一個稻草人穿上爱人的衣服,爱人是不是就活了过来呢?我总是有这样的疑问。
比如那条咸鱼,眼睛仍睁得大大的,似乎充满了和我一样的疑问。
女儿问我,那条鱼死了吗?
我说,是的,死了。
她接着问,死了为什么不扔掉呢?
在女儿心里,死掉的东西就是垃圾,没有了任何价值,该被扔掉。
她的疑问触动了我。比如那些被采回来的药草,那些被摘下来的果蔬,都算是死了吗?可是,它们的价值,都是在死了之后,才被无限放大的。
至少我认为,瓦罐里的中草药,那些被洗干净、在厨房里准备下锅的蔬菜,是活着的。那么,我又该如何向女儿解释死亡与重生的关系呢?
一条鱼死了,可是,它又在我们的餐桌上“复活”了,直到它变成鱼刺,才算消亡。但且慢,果真如此吗?妻子说,这些鱼刺捣碎了,放进花盆中的土里,花会长得更好。
所以,你看这鱼,即便是变成了鱼刺还活着,它活在那盆花里——每一个花瓣,都有它的一缕香;每一片叶子,都有它的一抹绿。借助于一盆花,这条鱼活了过来。并非咸鱼翻身,而是灵魂重生。
夏天的某个傍晚,我和女儿经过广场,她指着一个地方对我说:“爸爸,冬天的时候我们在那里堆过一个大雪人呢!”我有些恍惚,那个雪人已经消失许久,女儿却记忆犹新——在她眼里,那个雪人一直都在。
雪人并没有死,它只是融化了,女儿替它收集起了飘散在各个角落里的魂魄。
被砍下来的竹子死了吗?它们被做成竹签、竹篮,被拿去造纸,还被做成优美的竹笛,日日夜夜吹响在人间……它们并没有死去。
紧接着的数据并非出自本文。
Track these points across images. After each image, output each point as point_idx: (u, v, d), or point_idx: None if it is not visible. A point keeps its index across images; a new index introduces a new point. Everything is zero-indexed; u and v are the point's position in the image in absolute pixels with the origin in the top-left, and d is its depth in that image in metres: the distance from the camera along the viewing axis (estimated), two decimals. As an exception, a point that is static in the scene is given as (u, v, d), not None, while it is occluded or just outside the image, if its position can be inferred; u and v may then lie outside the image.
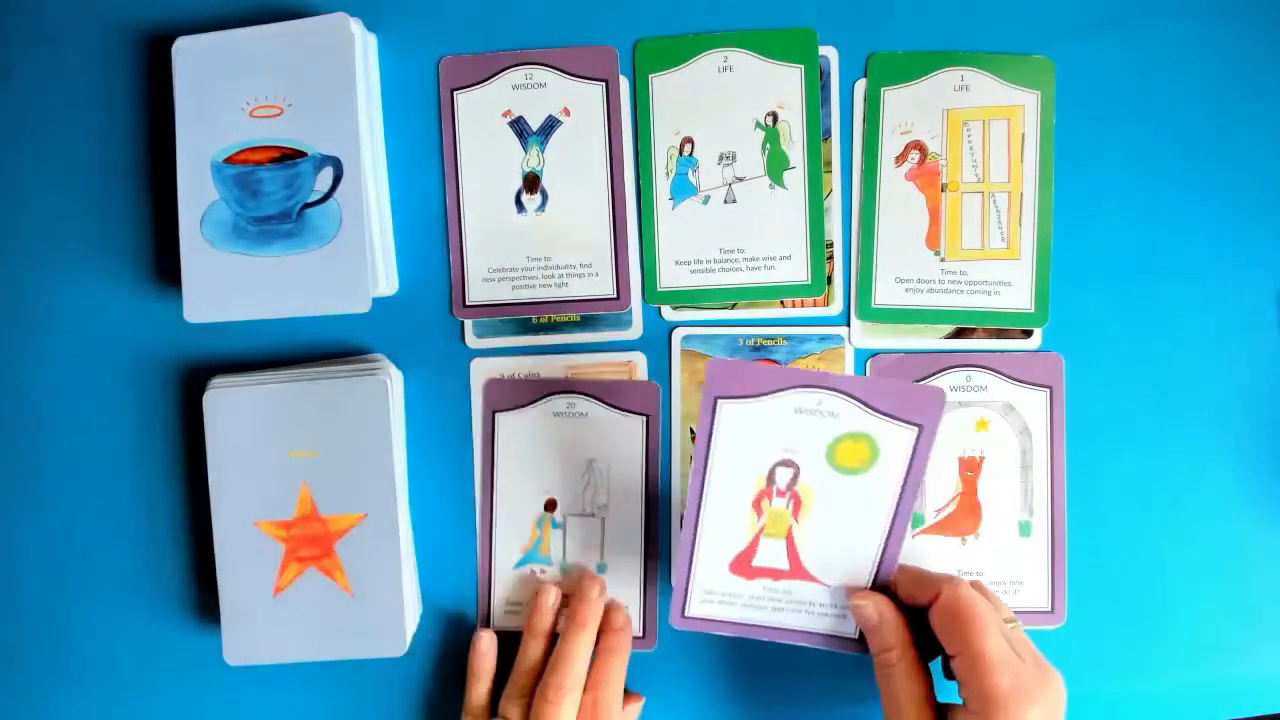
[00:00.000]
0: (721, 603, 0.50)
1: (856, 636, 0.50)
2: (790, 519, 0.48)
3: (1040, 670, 0.44)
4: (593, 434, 0.54)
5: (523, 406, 0.54)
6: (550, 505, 0.54)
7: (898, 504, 0.47)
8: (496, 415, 0.54)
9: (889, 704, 0.46)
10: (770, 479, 0.48)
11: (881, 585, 0.49)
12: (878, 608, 0.48)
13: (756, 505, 0.48)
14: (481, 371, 0.55)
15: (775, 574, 0.49)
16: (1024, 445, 0.54)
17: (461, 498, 0.55)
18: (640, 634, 0.55)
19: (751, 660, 0.55)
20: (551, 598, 0.53)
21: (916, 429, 0.46)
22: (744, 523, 0.49)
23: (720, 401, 0.46)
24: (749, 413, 0.46)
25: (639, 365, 0.54)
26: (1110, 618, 0.55)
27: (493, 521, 0.55)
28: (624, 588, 0.54)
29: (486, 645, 0.54)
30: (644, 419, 0.54)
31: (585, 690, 0.50)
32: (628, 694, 0.54)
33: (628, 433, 0.54)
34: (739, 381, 0.46)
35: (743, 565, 0.49)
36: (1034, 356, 0.54)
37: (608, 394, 0.54)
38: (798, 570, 0.49)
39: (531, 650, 0.52)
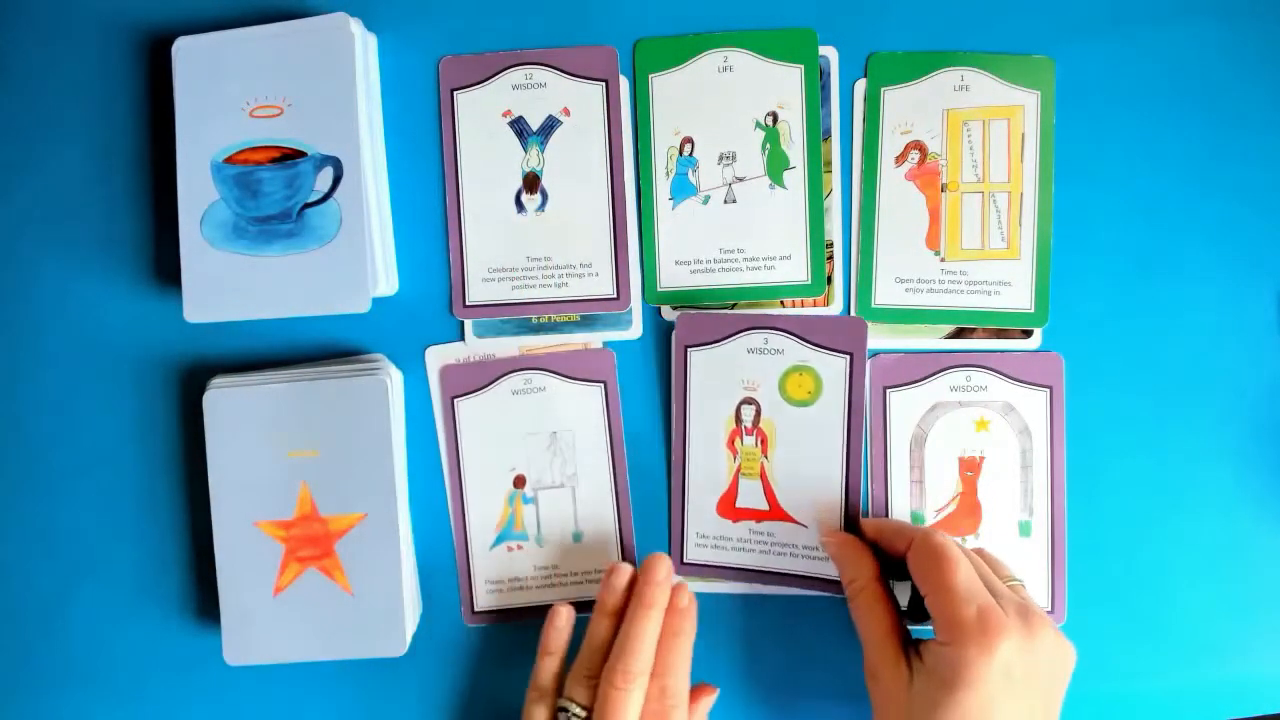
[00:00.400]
0: (714, 547, 0.54)
1: (838, 577, 0.52)
2: (761, 456, 0.53)
3: (1022, 618, 0.44)
4: (553, 407, 0.54)
5: (481, 389, 0.54)
6: (519, 482, 0.55)
7: (847, 435, 0.52)
8: (455, 401, 0.54)
9: (861, 636, 0.49)
10: (738, 418, 0.54)
11: (855, 526, 0.53)
12: (840, 544, 0.51)
13: (730, 445, 0.54)
14: (436, 359, 0.55)
15: (757, 515, 0.54)
16: (1024, 445, 0.54)
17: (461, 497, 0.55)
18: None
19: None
20: (624, 577, 0.51)
21: (847, 357, 0.52)
22: (722, 463, 0.54)
23: (689, 350, 0.53)
24: (713, 357, 0.53)
25: (593, 339, 0.55)
26: (1110, 617, 0.55)
27: (464, 505, 0.55)
28: (600, 553, 0.55)
29: (564, 620, 0.51)
30: (602, 385, 0.54)
31: (652, 677, 0.48)
32: (700, 685, 0.53)
33: (587, 401, 0.54)
34: (702, 330, 0.53)
35: (728, 507, 0.54)
36: (1034, 356, 0.54)
37: (563, 366, 0.54)
38: (776, 511, 0.54)
39: (600, 629, 0.50)
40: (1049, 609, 0.54)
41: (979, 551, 0.51)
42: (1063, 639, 0.45)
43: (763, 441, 0.54)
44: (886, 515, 0.54)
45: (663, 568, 0.50)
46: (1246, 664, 0.55)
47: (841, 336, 0.52)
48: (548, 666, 0.51)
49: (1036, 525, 0.54)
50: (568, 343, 0.55)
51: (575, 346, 0.55)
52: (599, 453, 0.55)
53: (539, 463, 0.55)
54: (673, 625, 0.49)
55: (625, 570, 0.51)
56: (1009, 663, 0.43)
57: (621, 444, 0.55)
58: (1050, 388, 0.54)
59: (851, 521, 0.53)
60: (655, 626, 0.49)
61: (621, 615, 0.50)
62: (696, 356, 0.54)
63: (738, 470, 0.54)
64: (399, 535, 0.52)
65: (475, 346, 0.55)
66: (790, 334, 0.53)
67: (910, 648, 0.47)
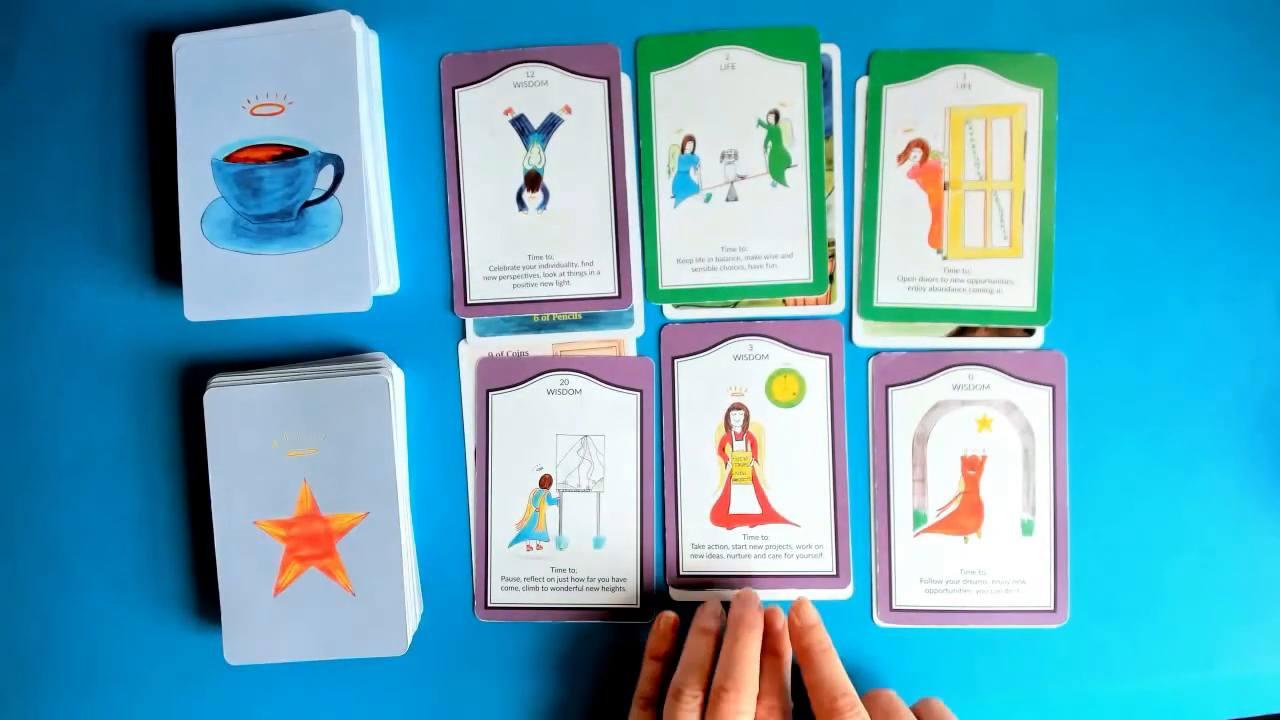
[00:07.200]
0: (710, 556, 0.54)
1: (834, 573, 0.54)
2: (751, 460, 0.54)
3: None
4: (587, 410, 0.54)
5: (517, 385, 0.54)
6: (545, 481, 0.55)
7: (832, 434, 0.54)
8: (490, 394, 0.54)
9: None
10: (727, 424, 0.54)
11: (843, 521, 0.54)
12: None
13: (721, 451, 0.54)
14: (473, 352, 0.55)
15: (751, 520, 0.54)
16: (1026, 444, 0.54)
17: (462, 496, 0.55)
18: (638, 605, 0.55)
19: None
20: (718, 602, 0.52)
21: (827, 357, 0.53)
22: (714, 470, 0.54)
23: (677, 360, 0.54)
24: (701, 366, 0.54)
25: (626, 343, 0.55)
26: (1112, 617, 0.54)
27: (489, 499, 0.55)
28: (621, 561, 0.55)
29: (669, 626, 0.52)
30: (638, 394, 0.54)
31: (758, 698, 0.48)
32: None
33: (622, 409, 0.54)
34: (689, 340, 0.54)
35: (721, 515, 0.54)
36: (1036, 355, 0.54)
37: (601, 370, 0.54)
38: (769, 513, 0.54)
39: (701, 646, 0.49)
40: (1051, 608, 0.54)
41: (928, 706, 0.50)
42: None
43: (753, 445, 0.54)
44: (888, 513, 0.54)
45: (757, 594, 0.52)
46: (1246, 664, 0.54)
47: (819, 338, 0.54)
48: (651, 671, 0.51)
49: (1039, 524, 0.54)
50: (591, 340, 0.55)
51: (607, 344, 0.54)
52: (628, 460, 0.55)
53: (567, 464, 0.55)
54: (772, 646, 0.50)
55: (717, 601, 0.53)
56: None
57: (652, 454, 0.55)
58: (1053, 386, 0.53)
59: (841, 517, 0.54)
60: (758, 646, 0.49)
61: (717, 637, 0.50)
62: (684, 367, 0.54)
63: (729, 476, 0.54)
64: (400, 534, 0.52)
65: (508, 342, 0.55)
66: (773, 338, 0.54)
67: None
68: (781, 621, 0.51)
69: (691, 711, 0.47)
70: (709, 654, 0.49)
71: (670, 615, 0.52)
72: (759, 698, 0.48)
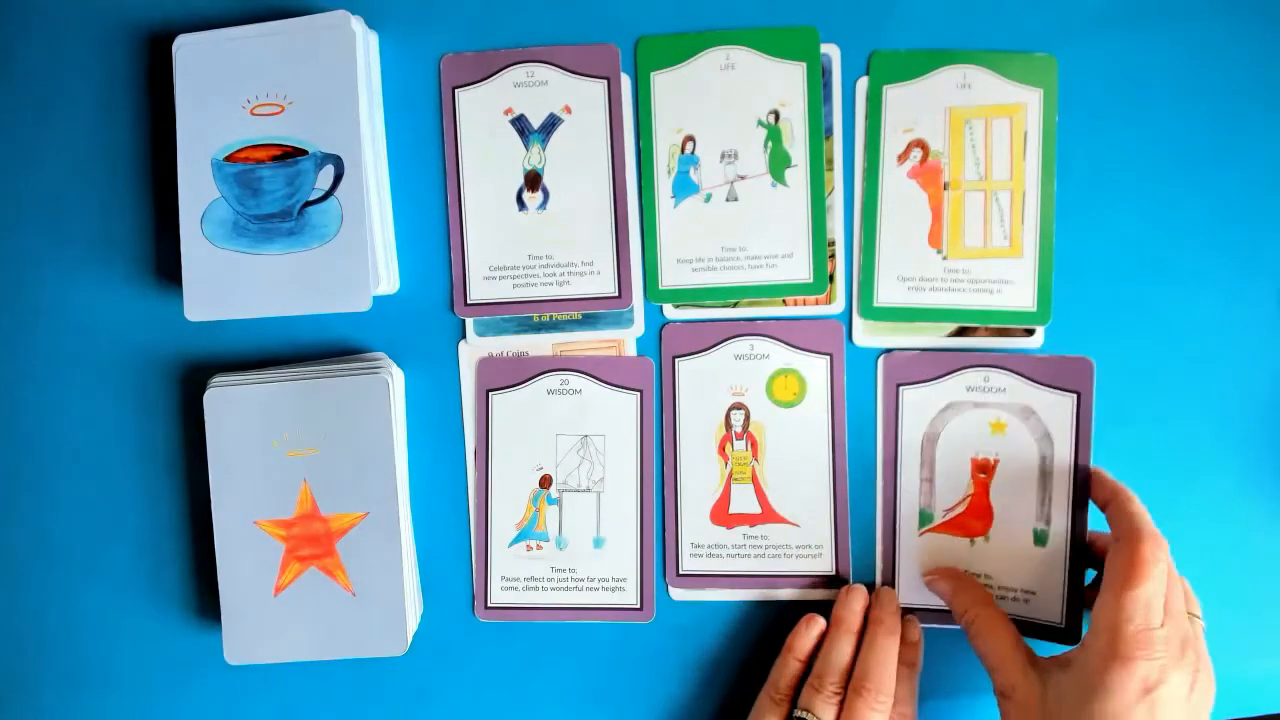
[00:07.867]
0: (710, 555, 0.55)
1: (833, 573, 0.54)
2: (751, 460, 0.54)
3: (1177, 649, 0.44)
4: (587, 410, 0.54)
5: (517, 385, 0.54)
6: (545, 481, 0.55)
7: (832, 434, 0.54)
8: (490, 394, 0.54)
9: (985, 661, 0.49)
10: (728, 423, 0.54)
11: (844, 522, 0.54)
12: (947, 579, 0.52)
13: (721, 450, 0.54)
14: (473, 352, 0.55)
15: (750, 519, 0.54)
16: (1044, 451, 0.53)
17: (462, 495, 0.55)
18: (638, 605, 0.55)
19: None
20: (863, 599, 0.52)
21: (827, 357, 0.53)
22: (714, 469, 0.54)
23: (677, 360, 0.54)
24: (701, 366, 0.54)
25: (626, 343, 0.55)
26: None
27: (489, 499, 0.55)
28: (621, 561, 0.55)
29: (819, 629, 0.52)
30: (638, 394, 0.54)
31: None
32: None
33: (622, 408, 0.54)
34: (689, 340, 0.54)
35: (721, 514, 0.55)
36: (1062, 360, 0.52)
37: (601, 370, 0.54)
38: (769, 513, 0.54)
39: (845, 648, 0.51)
40: (1060, 622, 0.52)
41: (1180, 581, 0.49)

我有一个朋友,5岁时母亲便离开了人世,他与父亲相依为命。如今,人过中年的他,已记不起关于母亲的细节,但他总能感到母亲的爱和陪伴——因为父亲一遍遍地提起她,每次都有详细的描述。他残存在5岁时的记忆,被父亲拿来放大,并无穷无尽地延伸。
另一个朋友,在母亲走后,总是习惯地把淘米水浇进花盆;削山药皮的时候,她会不自觉地戴上手套……母亲做事的方式,依然在指导着她——母亲从未走出她的世界。
所以,从某种意义上说,死亡并非结局。乐者死了,音符还活着;诗人死了,诗句还活着;花死了,芬芳还活着。